そのため、「緯度(latitude)」と「経度(longitude)」を数値に変換します。ここではastype(float)
メソッドを使っています。
#小数点を含むため「浮動小数点(float型)」に変換する
df['latitude'] = df['latitude'].astype(float)
df['longitude'] = df['longitude'].astype(float)
もう一度データの型を確認します。
df.dtypes
#結果
dba object
results object
latitude float64
longitude float64
dtype: object
「緯度(latitude)」と「経度(longitude)」が数値になりましたね。
立ち入り結果を地図上にプロットする
データの前処理ができました。
最後に、データの可視化として、立ち入り結果を地図上にプロットしてみましょう。地図の描画には最初にインポートしたplotly
を使います。
fig = px.scatter_mapbox(df, #使用するデータとしてdfを使う
lat="latitude", lon="longitude", #緯度、経度でプロットする
zoom=11, #地図の拡大の程度
color='results', #立ち入り結果で色分けする
hover_name='dba', #カーソルを合わせたときにお店の名前を表示
hover_data='results', #カーソルを合わせたときに立ち入り結果を表示
height=600, #地図の高さ
width=800 #地図の幅
)
fig.update_layout(mapbox_style= 'open-street-map', margin={'r':0, 't':0, 'l':0, 'b':0})
fig.show()
上記のコードを実行した結果が下の地図になります。
地図上のマルにカーソルを合わせると、その店の情報を見ることができます。Pass(合格)は🔵、Fail(不合格)は🔴などと、立ち入り結果に応じて色分けしています。

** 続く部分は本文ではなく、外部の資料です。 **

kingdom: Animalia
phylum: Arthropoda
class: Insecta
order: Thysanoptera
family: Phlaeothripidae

また、地図にカーソルを合わせて、左クリックしボタンを押したままで地図を移動できます。同様に地図上でマウスのコロコロ(マウスホイール)を動かすと、拡大・縮小が行えます。
意外とFail(不合格)のお店が多くて驚きますね。
このように立ち入り結果が見えると、自分が飲食店を経営していたら、「なんとしても合格しなければ!」と思ってしまいます。

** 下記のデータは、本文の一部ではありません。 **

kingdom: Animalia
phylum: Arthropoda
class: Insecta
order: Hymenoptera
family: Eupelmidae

前回の記事で学んだ「立ち入り検査の成績」を使って、今回はAPI、JSON、for文、地図にプロットする方法を学びました。
新しいことを、いろいろ学ぶことができました。
今回のコードを少し変えると、さらにいろいろなことが行えます。
その他にも、APIを使って「〇〇したい」、「〇〇できるかな」と思った方は、ぜひプログラミングでそれができるか検索してみてください。
プログラミングができると、「食品安全」と「データサイエンス」を掛け合わせることができます。できることの幅が広がり、楽しいですね!